Brief:
Write out the records below character for character, leaving out the pictures.

• • • • • • •

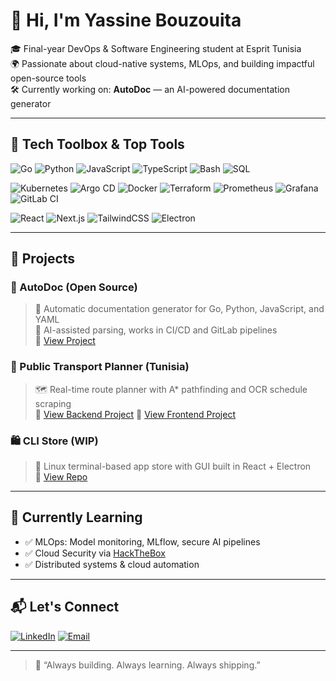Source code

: # 👋 Hi, I'm Yassine Bouzouita

🎓 Final-year DevOps & Software Engineering student at Esprit Tunisia  
🌍 Passionate about cloud-native systems, MLOps, and building impactful open-source tools  
🛠️ Currently working on: **AutoDoc** — an AI-powered documentation generator

---

## 🔧 Tech Toolbox & Top Tools

![Go](https://img.shields.io/badge/Go-00ADD8?style=for-the-badge&logo=go&logoColor=white)
![Python](https://img.shields.io/badge/Python-3776AB?style=for-the-badge&logo=python&logoColor=white)
![JavaScript](https://img.shields.io/badge/JavaScript-F7DF1E?style=for-the-badge&logo=javascript&logoColor=black)
![TypeScript](https://img.shields.io/badge/TypeScript-3178C6?style=for-the-badge&logo=typescript&logoColor=white)
![Bash](https://img.shields.io/badge/Bash-4EAA25?style=for-the-badge&logo=gnubash&logoColor=white)
![SQL](https://img.shields.io/badge/SQL-4479A1?style=for-the-badge&logo=mysql&logoColor=white)

![Kubernetes](https://img.shields.io/badge/Kubernetes-326CE5?style=for-the-badge&logo=kubernetes&logoColor=white)
![Argo CD](https://img.shields.io/badge/ArgoCD-FE5400?style=for-the-badge&logo=argo&logoColor=white)
![Docker](https://img.shields.io/badge/Docker-2496ED?style=for-the-badge&logo=docker&logoColor=white)
![Terraform](https://img.shields.io/badge/Terraform-7B42BC?style=for-the-badge&logo=terraform&logoColor=white)
![Prometheus](https://img.shields.io/badge/Prometheus-E6522C?style=for-the-badge&logo=prometheus&logoColor=white)
![Grafana](https://img.shields.io/badge/Grafana-F46800?style=for-the-badge&logo=grafana&logoColor=white)
![GitLab CI](https://img.shields.io/badge/GitLab%20CI-FC6D26?style=for-the-badge&logo=gitlab&logoColor=white)

![React](https://img.shields.io/badge/React-20232A?style=for-the-badge&logo=react&logoColor=61DAFB)
![Next.js](https://img.shields.io/badge/Next.js-000?style=for-the-badge&logo=nextdotjs&logoColor=white)
![TailwindCSS](https://img.shields.io/badge/TailwindCSS-06B6D4?style=for-the-badge&logo=tailwindcss&logoColor=white)
![Electron](https://img.shields.io/badge/Electron-2C2E3B?style=for-the-badge&logo=electron&logoColor=9FEAF9)

---

## 🚀 Projects

### 📘 AutoDoc (Open Source)
> 📄 Automatic documentation generator for Go, Python, JavaScript, and YAML  
> 🧠 AI-assisted parsing, works in CI/CD and GitLab pipelines  
🔗 [View Project](https://github.com/MRGHOSJ/DocuPocus)

### 🚌 Public Transport Planner (Tunisia)
> 🗺️ Real-time route planner with A* pathfinding and OCR schedule scraping  
🔗 [View Backend Project](https://github.com/MRGHOSJ/transit-backend)
🔗 [View Frontend Project](https://github.com/MRGHOSJ/transit-frontend)

### 🛍️ CLI Store (WIP)
> 🧪 Linux terminal-based app store with GUI built in React + Electron  
🔗 [View Repo](https://github.com/MRGHOSJ/CLI-Store)

---

## 🧠 Currently Learning

- ✅ MLOps: Model monitoring, MLflow, secure AI pipelines  
- ✅ Cloud Security via [HackTheBox](https://www.hackthebox.com)  
- ✅ Distributed systems & cloud automation  

---

## 📬 Let's Connect

[![LinkedIn](https://img.shields.io/badge/LinkedIn-blue?style=for-the-badge&logo=linkedin&logoColor=white)](https://www.linkedin.com/in/yassine-bouzouita/) 
[![Email](https://img.shields.io/badge/Email-Me-red?style=for-the-badge&logo=gmail&logoColor=white)](mailto:yassine.bouzouita@esprit.tn)

---

> 🔄 “Always building. Always learning. Always shipping.”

• • • • • • •

Expected output:
Source code

: # 👋 Hi, I'm Yassine Bouzouita

🎓 Final-year DevOps & Software Engineering student at Esprit Tunisia  
🌍 Passionate about cloud-native systems, MLOps, and building impactful open-source tools  
🛠️ Currently working on: **AutoDoc** — an AI-powered documentation generator

---

## 🔧 Tech Toolbox & Top Tools

![Go](https://img.shields.io/badge/Go-00ADD8?style=for-the-badge&logo=go&logoColor=white)
![Python](https://img.shields.io/badge/Python-3776AB?style=for-the-badge&logo=python&logoColor=white)
![JavaScript](https://img.shields.io/badge/JavaScript-F7DF1E?style=for-the-badge&logo=javascript&logoColor=black)
![TypeScript](https://img.shields.io/badge/TypeScript-3178C6?style=for-the-badge&logo=typescript&logoColor=white)
![Bash](https://img.shields.io/badge/Bash-4EAA25?style=for-the-badge&logo=gnubash&logoColor=white)
![SQL](https://img.shields.io/badge/SQL-4479A1?style=for-the-badge&logo=mysql&logoColor=white)

![Kubernetes](https://img.shields.io/badge/Kubernetes-326CE5?style=for-the-badge&logo=kubernetes&logoColor=white)
![Argo CD](https://img.shields.io/badge/ArgoCD-FE5400?style=for-the-badge&logo=argo&logoColor=white)
![Docker](https://img.shields.io/badge/Docker-2496ED?style=for-the-badge&logo=docker&logoColor=white)
![Terraform](https://img.shields.io/badge/Terraform-7B42BC?style=for-the-badge&logo=terraform&logoColor=white)
![Prometheus](https://img.shields.io/badge/Prometheus-E6522C?style=for-the-badge&logo=prometheus&logoColor=white)
![Grafana](https://img.shields.io/badge/Grafana-F46800?style=for-the-badge&logo=grafana&logoColor=white)
![GitLab CI](https://img.shields.io/badge/GitLab%20CI-FC6D26?style=for-the-badge&logo=gitlab&logoColor=white)

![React](https://img.shields.io/badge/React-20232A?style=for-the-badge&logo=react&logoColor=61DAFB)
![Next.js](https://img.shields.io/badge/Next.js-000?style=for-the-badge&logo=nextdotjs&logoColor=white)
![TailwindCSS](https://img.shields.io/badge/TailwindCSS-06B6D4?style=for-the-badge&logo=tailwindcss&logoColor=white)
![Electron](https://img.shields.io/badge/Electron-2C2E3B?style=for-the-badge&logo=electron&logoColor=9FEAF9)

---

## 🚀 Projects

### 📘 AutoDoc (Open Source)
> 📄 Automatic documentation generator for Go, Python, JavaScript, and YAML  
> 🧠 AI-assisted parsing, works in CI/CD and GitLab pipelines  
🔗 [View Project](https://github.com/MRGHOSJ/DocuPocus)

### 🚌 Public Transport Planner (Tunisia)
> 🗺️ Real-time route planner with A* pathfinding and OCR schedule scraping  
🔗 [View Backend Project](https://github.com/MRGHOSJ/transit-backend)
🔗 [View Frontend Project](https://github.com/MRGHOSJ/transit-frontend)

### 🛍️ CLI Store (WIP)
> 🧪 Linux terminal-based app store with GUI built in React + Electron  
🔗 [View Repo](https://github.com/MRGHOSJ/CLI-Store)

---

## 🧠 Currently Learning

- ✅ MLOps: Model monitoring, MLflow, secure AI pipelines  
- ✅ Cloud Security via [HackTheBox](https://www.hackthebox.com)  
- ✅ Distributed systems & cloud automation  

---

## 📬 Let's Connect

[![LinkedIn](https://img.shields.io/badge/LinkedIn-blue?style=for-the-badge&logo=linkedin&logoColor=white)](https://www.linkedin.com/in/yassine-bouzouita/) 
[![Email](https://img.shields.io/badge/Email-Me-red?style=for-the-badge&logo=gmail&logoColor=white)](mailto:yassine.bouzouita@esprit.tn)

---

> 🔄 “Always building. Always learning. Always shipping.”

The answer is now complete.